**AIM OF THE EXERCISE:**
Copy the entries word for word, from the line containing "Toward the street" through the line containing "Answer: on the old building facade's own left", including both of those lines.

**DATA PROVIDED:**
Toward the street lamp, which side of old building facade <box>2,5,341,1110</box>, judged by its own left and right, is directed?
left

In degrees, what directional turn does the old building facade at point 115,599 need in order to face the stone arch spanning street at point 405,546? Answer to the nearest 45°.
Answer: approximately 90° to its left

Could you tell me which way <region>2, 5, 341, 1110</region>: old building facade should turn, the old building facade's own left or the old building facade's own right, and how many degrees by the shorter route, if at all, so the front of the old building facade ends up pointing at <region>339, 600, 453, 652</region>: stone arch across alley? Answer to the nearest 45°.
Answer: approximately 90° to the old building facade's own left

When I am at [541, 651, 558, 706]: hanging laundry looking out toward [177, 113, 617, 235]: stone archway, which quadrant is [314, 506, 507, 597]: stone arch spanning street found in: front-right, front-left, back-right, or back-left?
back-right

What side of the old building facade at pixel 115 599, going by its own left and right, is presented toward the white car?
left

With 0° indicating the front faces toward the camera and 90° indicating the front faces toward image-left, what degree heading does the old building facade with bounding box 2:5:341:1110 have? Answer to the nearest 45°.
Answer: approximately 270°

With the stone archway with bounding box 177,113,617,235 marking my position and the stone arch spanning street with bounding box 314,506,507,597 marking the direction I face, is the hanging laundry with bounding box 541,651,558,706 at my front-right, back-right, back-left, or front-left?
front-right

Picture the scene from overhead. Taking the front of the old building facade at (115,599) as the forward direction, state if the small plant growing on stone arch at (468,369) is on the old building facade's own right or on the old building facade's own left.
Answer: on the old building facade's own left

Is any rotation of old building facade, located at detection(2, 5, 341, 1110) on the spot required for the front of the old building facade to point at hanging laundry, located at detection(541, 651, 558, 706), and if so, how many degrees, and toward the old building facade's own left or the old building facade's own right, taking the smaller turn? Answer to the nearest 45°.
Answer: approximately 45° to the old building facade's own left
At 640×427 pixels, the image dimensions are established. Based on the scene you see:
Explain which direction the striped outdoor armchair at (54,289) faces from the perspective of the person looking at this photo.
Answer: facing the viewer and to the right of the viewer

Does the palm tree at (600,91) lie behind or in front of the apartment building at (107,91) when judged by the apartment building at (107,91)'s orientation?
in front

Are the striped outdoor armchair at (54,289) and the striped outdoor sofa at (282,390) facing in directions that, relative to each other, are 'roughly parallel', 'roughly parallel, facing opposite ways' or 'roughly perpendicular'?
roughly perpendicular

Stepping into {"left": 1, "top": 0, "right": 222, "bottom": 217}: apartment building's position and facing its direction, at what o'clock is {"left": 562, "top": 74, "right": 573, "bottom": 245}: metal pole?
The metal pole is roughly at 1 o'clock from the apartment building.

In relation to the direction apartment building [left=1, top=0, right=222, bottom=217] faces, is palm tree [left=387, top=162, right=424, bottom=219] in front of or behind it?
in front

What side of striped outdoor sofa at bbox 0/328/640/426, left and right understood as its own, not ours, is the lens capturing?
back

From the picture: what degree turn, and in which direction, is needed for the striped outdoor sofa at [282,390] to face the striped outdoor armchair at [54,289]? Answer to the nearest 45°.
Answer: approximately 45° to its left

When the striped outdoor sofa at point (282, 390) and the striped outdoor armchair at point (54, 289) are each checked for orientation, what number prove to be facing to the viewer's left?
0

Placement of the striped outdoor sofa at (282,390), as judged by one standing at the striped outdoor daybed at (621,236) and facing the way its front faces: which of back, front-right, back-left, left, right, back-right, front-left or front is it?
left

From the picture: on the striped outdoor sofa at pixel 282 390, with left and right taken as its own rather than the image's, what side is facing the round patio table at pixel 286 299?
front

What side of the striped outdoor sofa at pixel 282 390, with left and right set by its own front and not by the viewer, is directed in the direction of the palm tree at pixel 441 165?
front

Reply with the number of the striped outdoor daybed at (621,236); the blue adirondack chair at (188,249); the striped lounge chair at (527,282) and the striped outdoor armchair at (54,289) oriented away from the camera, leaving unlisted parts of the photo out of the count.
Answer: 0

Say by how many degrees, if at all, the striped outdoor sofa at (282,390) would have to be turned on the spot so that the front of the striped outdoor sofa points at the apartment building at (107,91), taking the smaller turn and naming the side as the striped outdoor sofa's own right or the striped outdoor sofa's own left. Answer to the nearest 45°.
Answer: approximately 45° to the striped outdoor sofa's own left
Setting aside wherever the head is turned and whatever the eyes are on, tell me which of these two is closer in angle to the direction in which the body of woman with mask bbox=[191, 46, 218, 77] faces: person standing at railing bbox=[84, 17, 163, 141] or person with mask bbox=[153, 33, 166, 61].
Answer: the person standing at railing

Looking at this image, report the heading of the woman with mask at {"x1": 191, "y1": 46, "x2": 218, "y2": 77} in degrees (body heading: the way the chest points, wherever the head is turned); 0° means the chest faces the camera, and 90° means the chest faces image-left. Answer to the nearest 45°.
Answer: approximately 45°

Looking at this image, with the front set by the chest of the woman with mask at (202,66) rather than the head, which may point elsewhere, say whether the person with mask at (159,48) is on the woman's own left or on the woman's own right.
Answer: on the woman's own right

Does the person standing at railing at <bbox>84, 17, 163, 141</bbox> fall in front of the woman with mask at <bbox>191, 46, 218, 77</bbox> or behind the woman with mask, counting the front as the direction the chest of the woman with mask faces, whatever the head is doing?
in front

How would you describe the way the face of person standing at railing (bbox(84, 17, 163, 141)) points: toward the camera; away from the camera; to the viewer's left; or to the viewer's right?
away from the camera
---
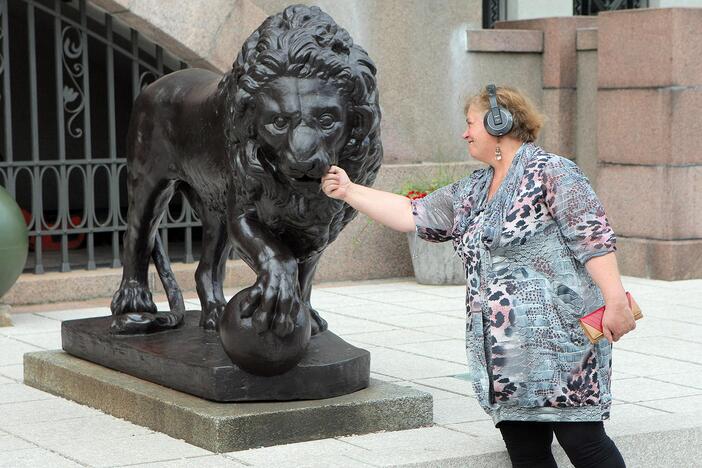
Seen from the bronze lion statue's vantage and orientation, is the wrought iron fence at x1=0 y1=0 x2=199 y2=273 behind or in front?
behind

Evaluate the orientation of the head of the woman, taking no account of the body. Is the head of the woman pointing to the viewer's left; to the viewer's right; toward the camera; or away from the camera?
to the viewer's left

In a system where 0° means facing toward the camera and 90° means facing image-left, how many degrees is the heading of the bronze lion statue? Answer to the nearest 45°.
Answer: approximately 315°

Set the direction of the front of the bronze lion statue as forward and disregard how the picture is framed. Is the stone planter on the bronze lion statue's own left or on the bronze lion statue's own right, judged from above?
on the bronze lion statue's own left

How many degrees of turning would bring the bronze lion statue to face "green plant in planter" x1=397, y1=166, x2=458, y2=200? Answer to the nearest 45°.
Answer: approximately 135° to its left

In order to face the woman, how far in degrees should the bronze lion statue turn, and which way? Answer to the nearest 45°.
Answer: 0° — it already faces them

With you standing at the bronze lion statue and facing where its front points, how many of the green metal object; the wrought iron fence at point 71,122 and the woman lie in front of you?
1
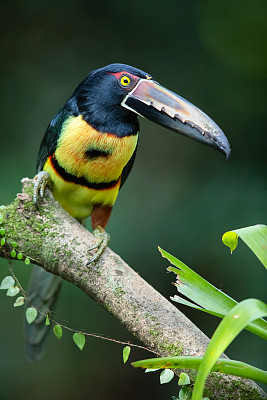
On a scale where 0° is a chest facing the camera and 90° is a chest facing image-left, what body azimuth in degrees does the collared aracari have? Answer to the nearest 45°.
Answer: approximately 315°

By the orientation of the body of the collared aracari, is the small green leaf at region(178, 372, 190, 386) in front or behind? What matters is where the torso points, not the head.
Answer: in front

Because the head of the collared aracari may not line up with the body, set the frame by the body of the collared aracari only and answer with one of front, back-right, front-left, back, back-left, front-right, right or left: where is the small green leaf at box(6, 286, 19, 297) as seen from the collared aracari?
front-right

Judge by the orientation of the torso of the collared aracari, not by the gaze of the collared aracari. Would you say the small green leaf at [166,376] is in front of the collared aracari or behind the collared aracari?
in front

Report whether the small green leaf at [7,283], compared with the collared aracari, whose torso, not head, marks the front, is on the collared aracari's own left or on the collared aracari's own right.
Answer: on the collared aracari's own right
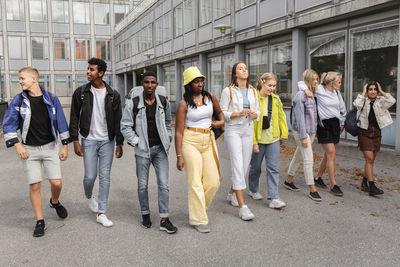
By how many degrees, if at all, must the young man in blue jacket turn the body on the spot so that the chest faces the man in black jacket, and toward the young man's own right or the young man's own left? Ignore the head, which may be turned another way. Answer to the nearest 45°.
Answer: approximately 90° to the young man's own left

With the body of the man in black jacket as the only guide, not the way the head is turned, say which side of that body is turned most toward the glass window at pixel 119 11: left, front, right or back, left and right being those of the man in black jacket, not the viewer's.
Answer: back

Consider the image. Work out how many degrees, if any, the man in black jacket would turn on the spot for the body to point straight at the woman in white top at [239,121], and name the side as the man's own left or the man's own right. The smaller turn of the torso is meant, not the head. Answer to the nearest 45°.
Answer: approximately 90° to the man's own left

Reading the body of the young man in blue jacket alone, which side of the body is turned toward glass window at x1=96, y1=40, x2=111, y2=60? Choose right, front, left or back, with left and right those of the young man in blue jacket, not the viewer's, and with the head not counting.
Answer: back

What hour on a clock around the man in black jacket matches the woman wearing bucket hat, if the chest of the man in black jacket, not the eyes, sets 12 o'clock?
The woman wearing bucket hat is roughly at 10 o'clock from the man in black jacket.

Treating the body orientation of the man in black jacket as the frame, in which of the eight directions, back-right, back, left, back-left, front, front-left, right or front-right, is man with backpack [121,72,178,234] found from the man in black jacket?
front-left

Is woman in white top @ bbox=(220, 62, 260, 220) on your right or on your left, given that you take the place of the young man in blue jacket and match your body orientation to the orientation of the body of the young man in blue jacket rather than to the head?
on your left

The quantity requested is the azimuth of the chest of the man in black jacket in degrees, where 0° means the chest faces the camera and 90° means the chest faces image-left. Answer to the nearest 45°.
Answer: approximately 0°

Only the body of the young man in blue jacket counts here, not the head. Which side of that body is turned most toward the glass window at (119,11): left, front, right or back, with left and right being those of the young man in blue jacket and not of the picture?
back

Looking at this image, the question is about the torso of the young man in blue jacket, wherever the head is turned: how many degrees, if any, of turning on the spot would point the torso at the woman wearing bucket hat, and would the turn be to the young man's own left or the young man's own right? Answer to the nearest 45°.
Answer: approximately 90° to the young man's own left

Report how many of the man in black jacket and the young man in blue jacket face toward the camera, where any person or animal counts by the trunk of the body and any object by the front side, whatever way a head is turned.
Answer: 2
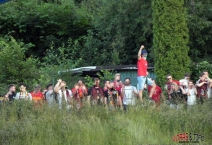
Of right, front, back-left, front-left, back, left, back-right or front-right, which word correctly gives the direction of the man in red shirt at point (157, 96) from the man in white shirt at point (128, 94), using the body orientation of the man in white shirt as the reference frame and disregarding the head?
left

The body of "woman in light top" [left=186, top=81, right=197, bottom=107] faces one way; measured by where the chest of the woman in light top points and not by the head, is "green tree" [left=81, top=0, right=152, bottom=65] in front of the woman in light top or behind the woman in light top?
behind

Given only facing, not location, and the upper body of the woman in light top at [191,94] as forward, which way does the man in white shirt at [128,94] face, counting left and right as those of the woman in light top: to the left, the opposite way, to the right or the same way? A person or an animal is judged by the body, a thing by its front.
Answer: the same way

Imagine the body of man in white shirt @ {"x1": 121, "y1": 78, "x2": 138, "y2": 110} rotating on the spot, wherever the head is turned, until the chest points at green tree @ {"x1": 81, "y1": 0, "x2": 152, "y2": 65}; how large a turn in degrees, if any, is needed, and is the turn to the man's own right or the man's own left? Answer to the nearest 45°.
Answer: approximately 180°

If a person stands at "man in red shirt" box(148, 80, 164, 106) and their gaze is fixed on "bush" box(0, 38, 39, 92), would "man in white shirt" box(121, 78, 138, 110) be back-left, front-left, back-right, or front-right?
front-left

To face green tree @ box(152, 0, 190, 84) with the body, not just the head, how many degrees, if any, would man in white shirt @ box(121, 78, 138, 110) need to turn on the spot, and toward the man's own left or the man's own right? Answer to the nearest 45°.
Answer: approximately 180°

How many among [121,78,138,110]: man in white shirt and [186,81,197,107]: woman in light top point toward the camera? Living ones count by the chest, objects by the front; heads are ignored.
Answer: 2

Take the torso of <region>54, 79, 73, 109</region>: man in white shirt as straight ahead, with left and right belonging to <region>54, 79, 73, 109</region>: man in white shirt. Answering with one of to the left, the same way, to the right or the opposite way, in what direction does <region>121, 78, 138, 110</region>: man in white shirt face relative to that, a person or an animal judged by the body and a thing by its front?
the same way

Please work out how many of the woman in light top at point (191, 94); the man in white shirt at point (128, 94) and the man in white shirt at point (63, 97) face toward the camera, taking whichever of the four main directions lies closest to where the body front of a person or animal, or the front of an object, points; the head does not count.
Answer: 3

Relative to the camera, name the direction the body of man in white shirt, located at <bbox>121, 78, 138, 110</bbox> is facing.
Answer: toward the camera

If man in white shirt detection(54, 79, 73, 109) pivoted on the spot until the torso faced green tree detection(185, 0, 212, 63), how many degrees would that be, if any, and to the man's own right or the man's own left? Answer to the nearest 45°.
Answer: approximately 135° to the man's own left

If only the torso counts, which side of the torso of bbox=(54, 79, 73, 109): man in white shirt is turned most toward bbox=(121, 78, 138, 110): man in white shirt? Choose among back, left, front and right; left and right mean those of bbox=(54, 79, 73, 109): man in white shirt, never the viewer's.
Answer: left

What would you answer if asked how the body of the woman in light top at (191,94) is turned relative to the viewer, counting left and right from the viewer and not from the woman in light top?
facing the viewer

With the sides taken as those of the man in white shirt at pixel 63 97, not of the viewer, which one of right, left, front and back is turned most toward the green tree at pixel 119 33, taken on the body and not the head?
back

**THE ANSWER:**
Toward the street lamp, which side of old building facade <box>2,5,341,1110</box>, judged by its own left and right, is directed?
left

In degrees, what directional turn does the old building facade at point 115,599 need in order to face the stone arch spanning street at point 405,546? Answer to the nearest 45°.
Answer: approximately 90° to its left

Could you tell me which way <region>2, 5, 341, 1110</region>: old building facade should turn, the old building facade's own left or the old building facade's own right, and how many degrees by the shorter route, if at all, so the front of the old building facade ends up pointing at <region>339, 600, 453, 652</region>: stone arch across alley? Answer to the nearest 45°.
Answer: approximately 90° to the old building facade's own left

When I am at [541, 651, 558, 706]: hanging laundry looking out toward [177, 113, 617, 235]: stone archway, which quadrant is [314, 506, 507, 597]: stone arch spanning street found in: front-right, front-left, back-right, or back-left?
back-right

What side of the old building facade at pixel 115 599, going by its own left and right, is presented toward the white car?
left

With 0° indicating the front faces toward the camera and 90° indicating the front faces toward image-left, what degree heading does the old building facade with bounding box 2:5:341:1110 have? Answer to the nearest 45°.
Answer: approximately 270°

With the stone archway with bounding box 177,113,617,235 marking my position and the stone arch spanning street with bounding box 314,506,507,597 marking the direction I face, is the hanging laundry with bounding box 541,651,558,706 at my front-right, back-right, back-left, or front-left?
front-right

Picture the scene from overhead. Taking the front of the old building facade at (115,599) as the forward direction, state if the small plant growing on stone arch at (468,369) is on the old building facade's own right or on the old building facade's own left.
Answer: on the old building facade's own left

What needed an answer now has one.